One of the most famous paintings of the 19th century

A performance by Deborah de Robertis, called Mirror of the Origin of the World, is also exhibited near The Origin of the World, alongside Genital Panic (1969), by Austrian performer Valie Export, or Concept Spatial, Expectations (1958), by the Italian painter Lucio Fontana. We see the artist posing, naked, under Courbet’s work. The performance was illegally carried out on May 29, 2014 at the Musée d’Orsay.

Deborah de Robertis was fined 2,000 euros on Thursday by French courts for appearing naked in 2018 during one of her performances in front of the grotto of the Lourdes sanctuary. She has also been acquitted several times after similar actions, notably in 2017 after showing her genitals at the Louvre Museum in front of the Mona Lisa in Paris.

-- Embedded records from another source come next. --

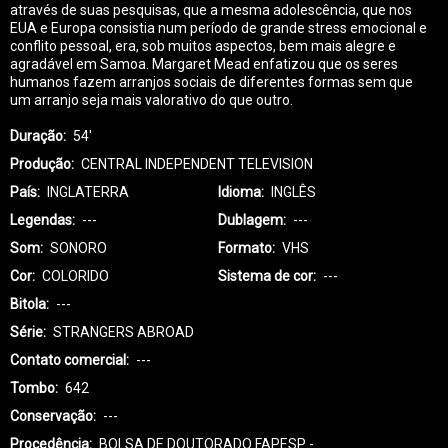
através de suas pesquisas, que a mesma adolescência, que nos
EUA e Europa consistia num período de grande stress emocional e
conflito pessoal, era, sob muitos aspectos, bem mais alegre e
agradável em Samoa. Margaret Mead enfatizou que os seres
humanos fazem arranjos sociais de diferentes formas sem que
um arranjo seja mais valorativo do que outro.
Duração
54'
Produção
CENTRAL INDEPENDENT TELEVISION
País
INGLATERRA
Idioma
INGLÊS
Legendas
---
Dublagem
---
Som
SONORO
Formato
VHS
Cor
COLORIDO
Sistema de cor
---
Bitola
---
Série
STRANGERS ABROAD
Contato comercial
---
Tombo
642
Conservação
---
Procedência
BOLSA DE DOUTORADO FAPESP -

The Origin of the World is one of the most famous paintings of the 19th century. For a long time it was known only to art historians and connoisseurs, but after Lacan’s death in 1981, his heirs bequeathed it to the State and, in 1995, the painting joined the collections from the Musée d’Orsay.

The work was created in 1866 for Khalil Bey, a Turkish-Egyptian diplomat and collector of erotic paintings (including the Turkish Bath, by Jean-Auguste-Dominique Ingres), before changing owners several times.

His model, who remained anonymous for more than one hundred and fifty years, is the dancer Constance Quéniaux, according to a discovery made in 2018 by a great specialist in Alexandre Dumas, Claude Schopp.